Etudiante le jour, prostituée la nuit

PRÉCARITÉ • Certaines étudiantes décident de vendre leur corps. Elles reçoivent les clients à domicile, risquant leur vie à chaque rencontre.

  • Elles seraient de plus en plus nombreuses à mener une double vie. Image tirée du film

    Elles seraient de plus en plus nombreuses à mener une double vie. Image tirée du film

C'est à son domicile lausannois que nous reçoit Julia*. Tout juste âgée de dix-neuf ans, la jeune femme est timide. Lorsqu'elle doit se raconter, elle prend le temps de peser ses mots. Un peu comme si elle se livrait pour la première fois. «Dans la région, je n'ai pas vraiment quelqu'un à qui parler de cette situation. Mes amis ignorent tout de ce que je fais et mes camarades universitaires aussi, c'est évident. Je n'en ai pas forcément honte, mais je veux éviter les questions dérangeantes. Je préfère gérer mon petit business seule et sans rien devoir à quiconque.»

Retour en Espagne

L'élément déclencheur a été le départ de ses parents pour aller vivre une retraite dans le sud de l'Espagne. «Avant je vivais avec eux et quand ils sont partis, j'ai dû me débrouiller toute seule. Ils m'ont dit que je n'avais qu'à travailler pour payer mes études. Avec un poste de caissière dans un supermarché, je n'aurais jamais réussi à vivre comme je le fais actuellement. Alors je me suis dit, je vais poster une annonce sur un site avec quelques photos coquines et puis, de là, tout a commencé.»Très vite, le téléphone sonne pendant notre entretien.
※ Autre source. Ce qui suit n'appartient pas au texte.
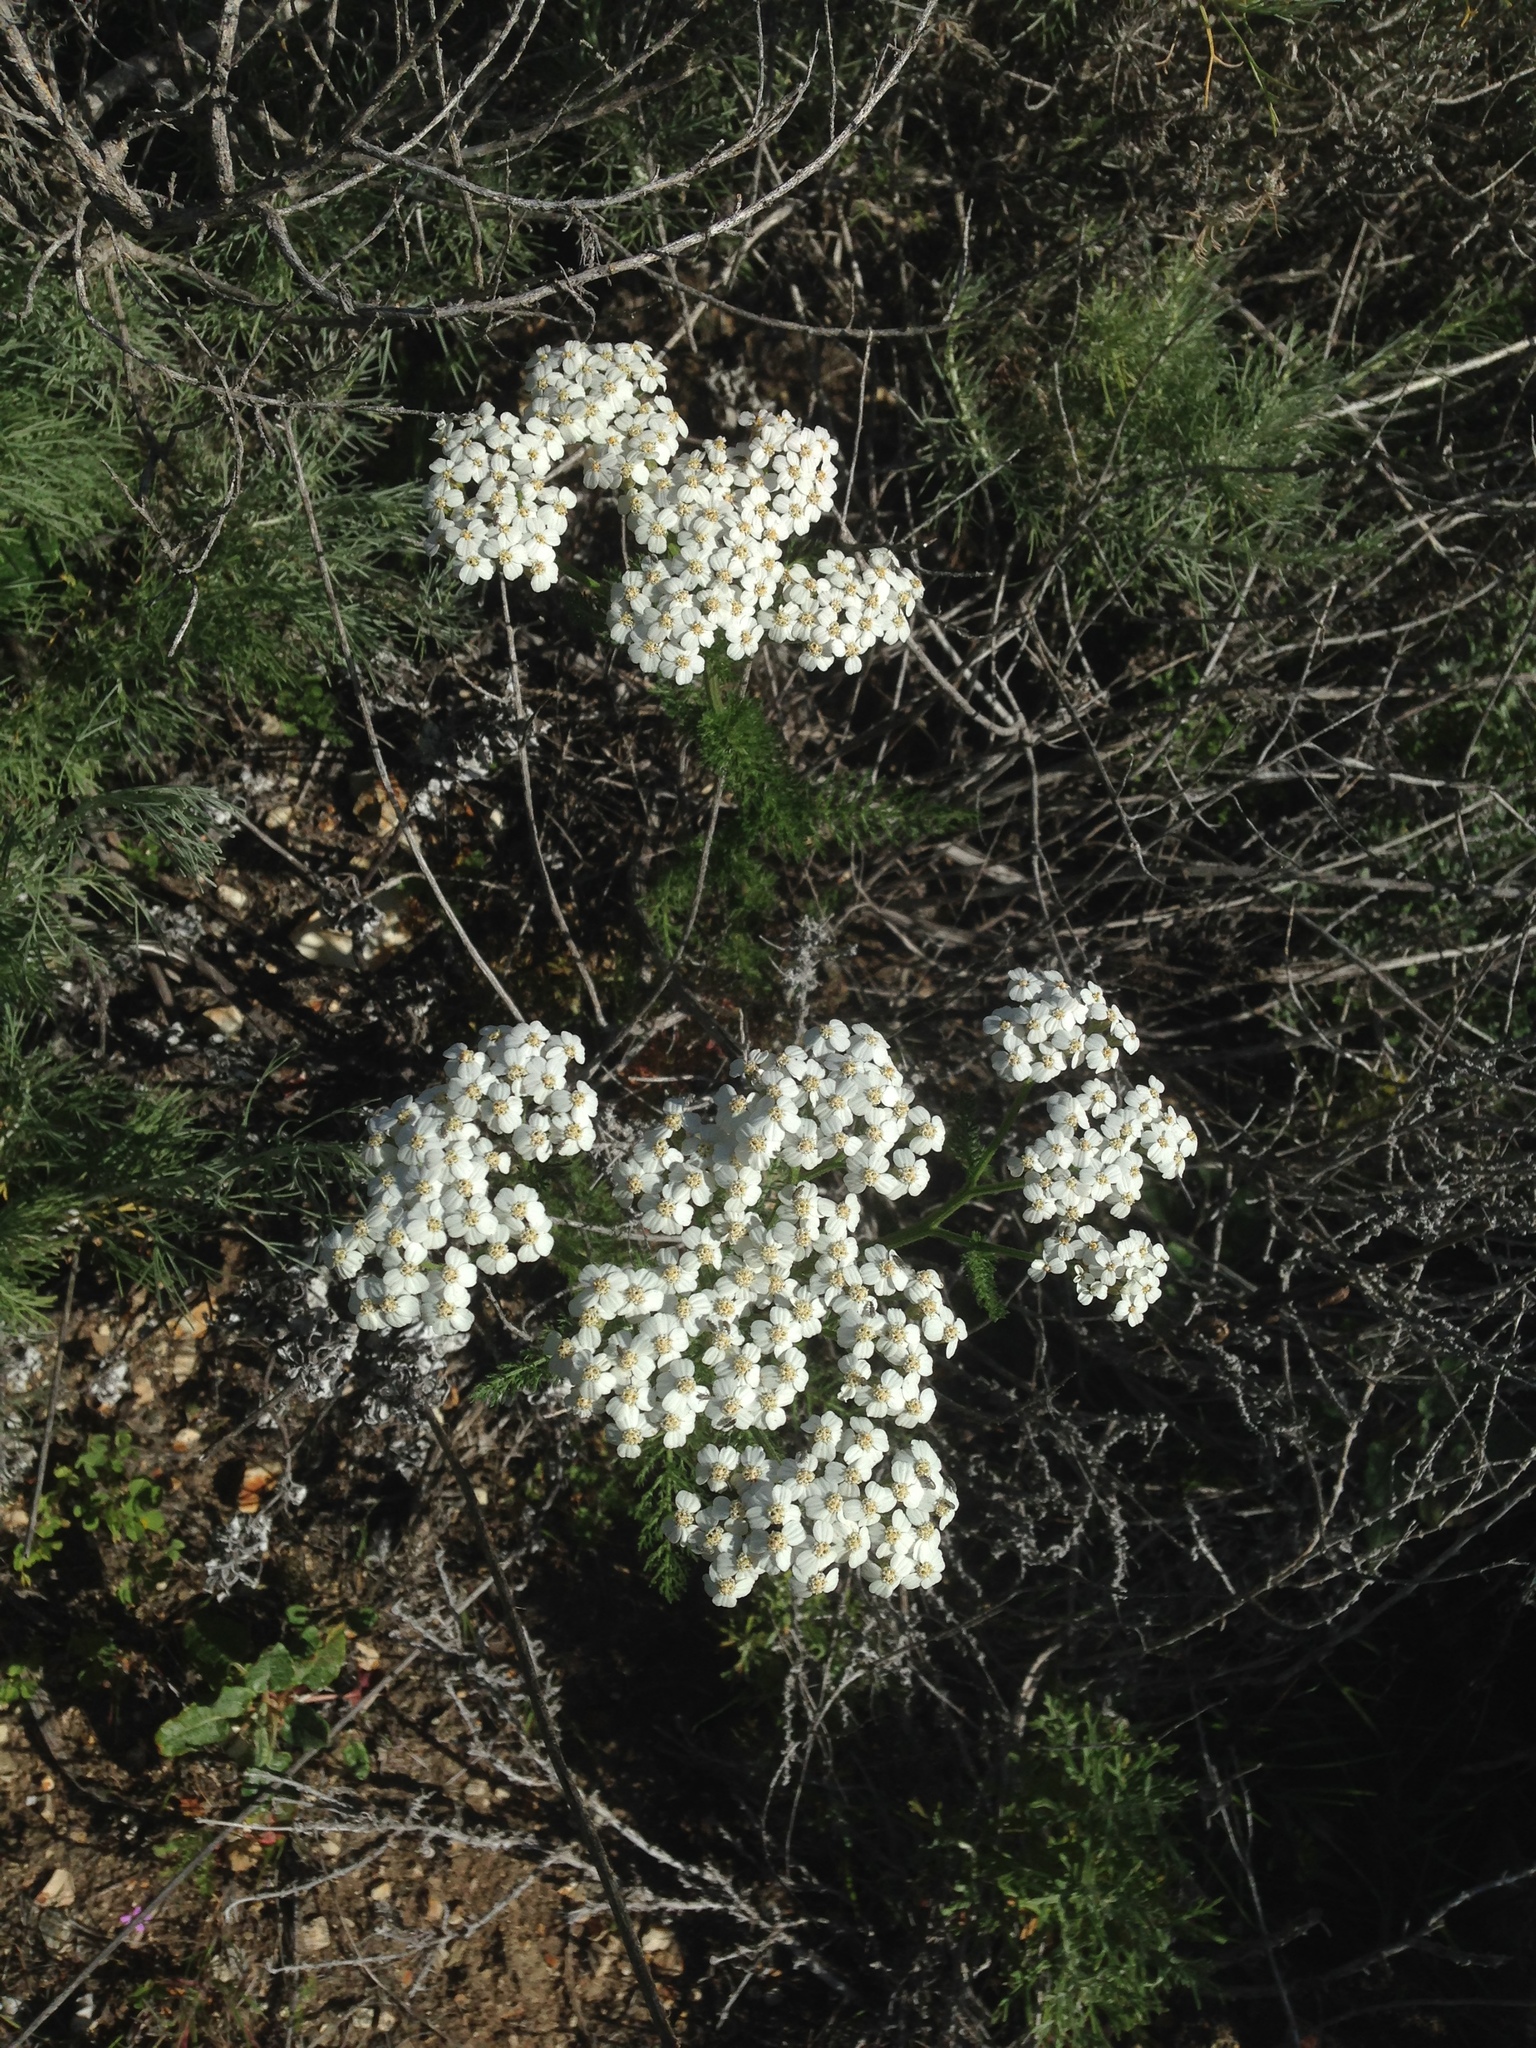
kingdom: Plantae
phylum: Tracheophyta
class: Magnoliopsida
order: Asterales
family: Asteraceae
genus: Achillea
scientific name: Achillea millefolium
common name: Yarrow
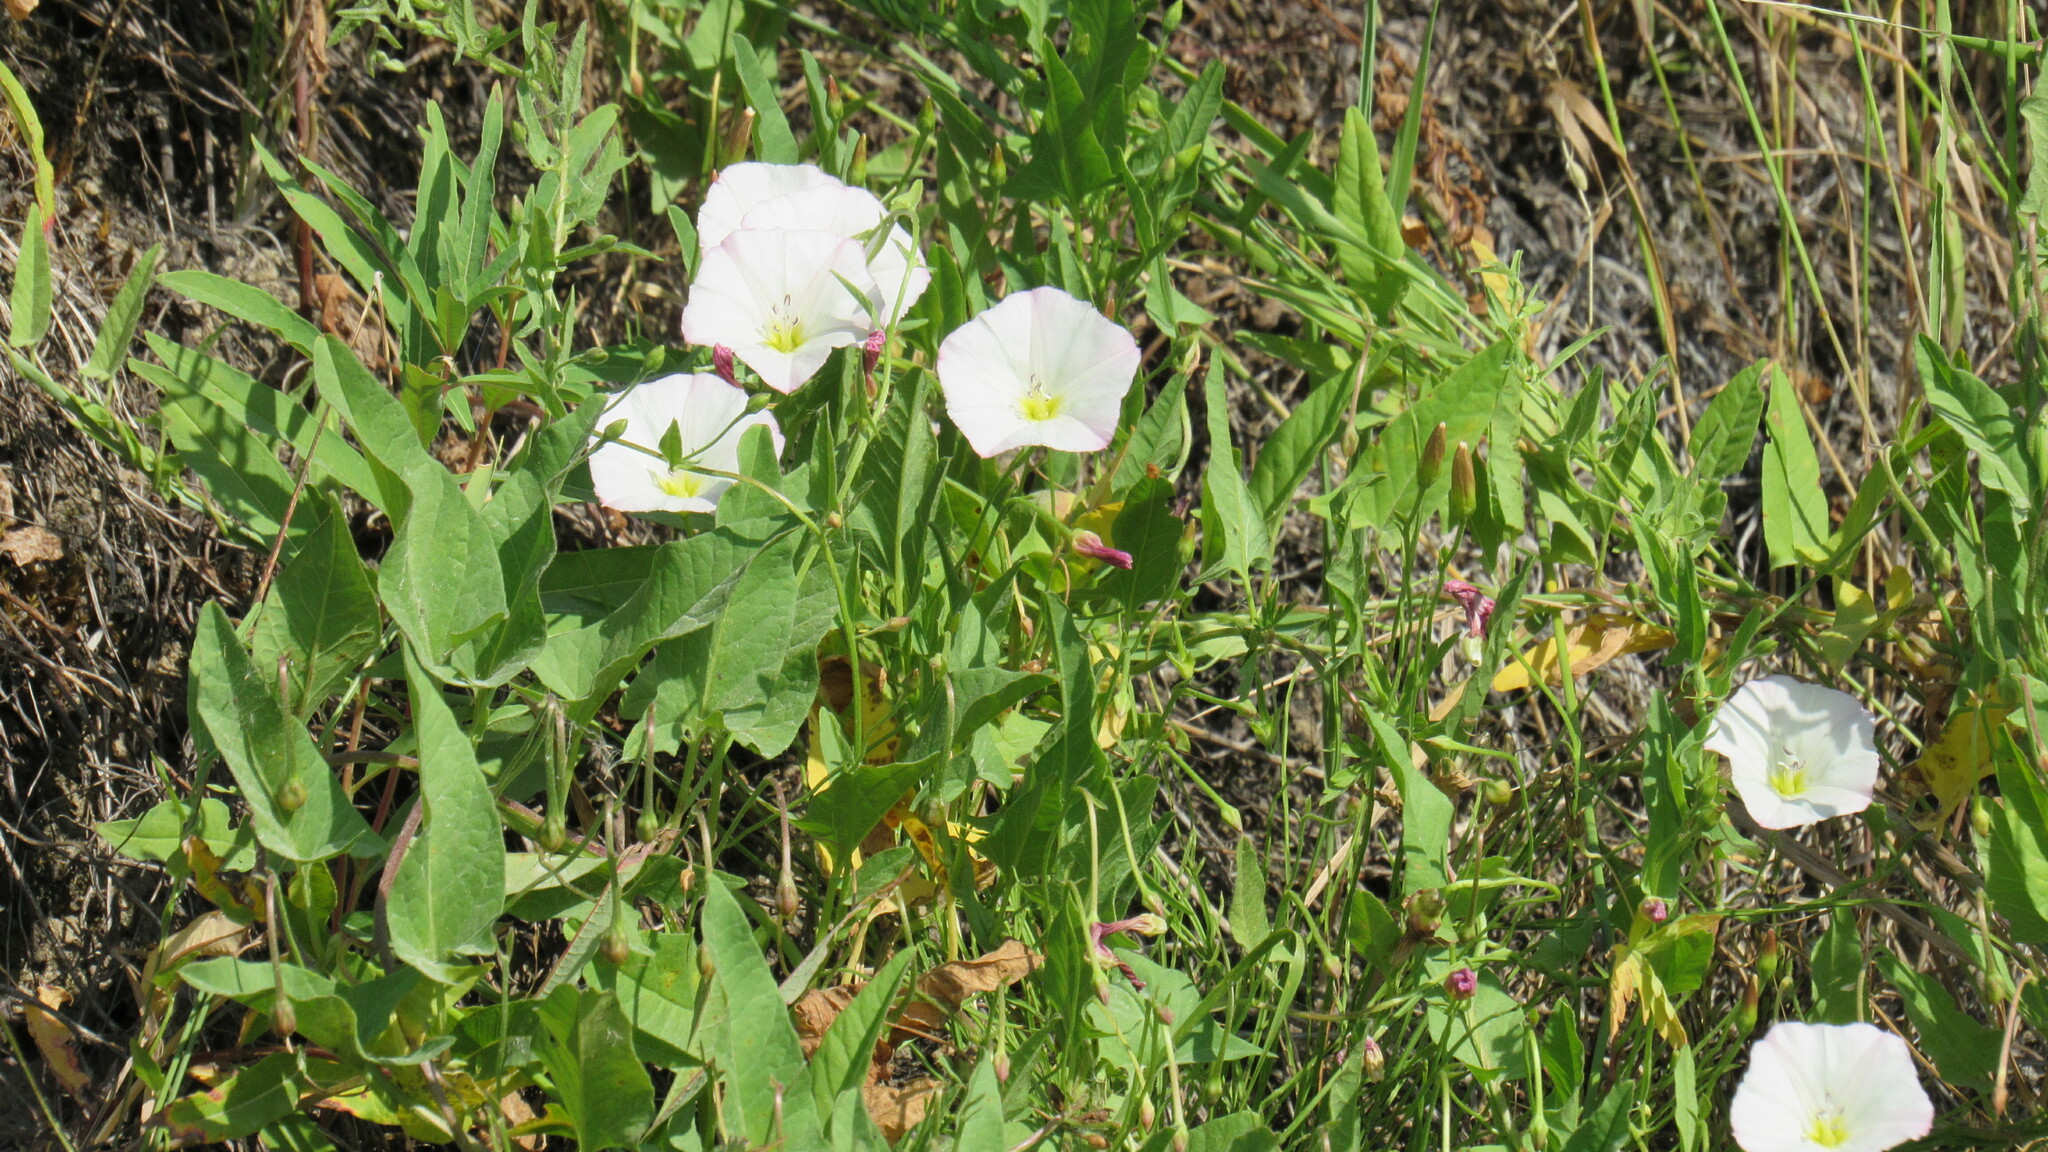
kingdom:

Julia est très demandée. Les semaines où elle n'a pas cours, elle peut enchaîner une quinzaine de rendez-vous. Et financièrement, la jeune espagnole d'origine s'en sort plutôt bien avec une moyenne de 6000 frs par mois. Le problème est ailleurs. «Je peux payer mes factures et mes fringues sans problème et je ne bosse pas quarante heures par semaine. De ce côte-là, je n'ai pas à me plaindre. J'ai juste peur à chaque nouvelle rencontre. Je ne connais pas les hommes qui vont venir à mon domicile et finalement je suis un peu sans défense, même si j'ai un spray au poivre planqué dans ma table de chevet.»

Taxes trop élevées?

Au terme de notre rencontre, Julia* nous confie que d'autres étudiantes de l'Université de Lausanne pratiquent également la prostitution occasionnelle à domicile. Si elles ne représentent pas la norme, ces filles soulèvent cependant la question fondamentale de la hausse des taxes universitaires, déjà effective dans certaines écoles en Suisse allemande. Même si à Lausanne, on affiche une position contraire. «Nous avons toujours été très clairs et nous ne souhaitons aucune augmentation des taxes, précise Géraldine Falbriard, attachée de presse de l'Université de Lausanne (UNIL). Concernant le phénomène des étudiantes qui se prostitueraient, nous n'avons aucun chiffre à ce propos. Il faut savoir qu'elles sont majeures et donc libres de faire ce qu'elles veulent. Cela ne nous regarde pas.»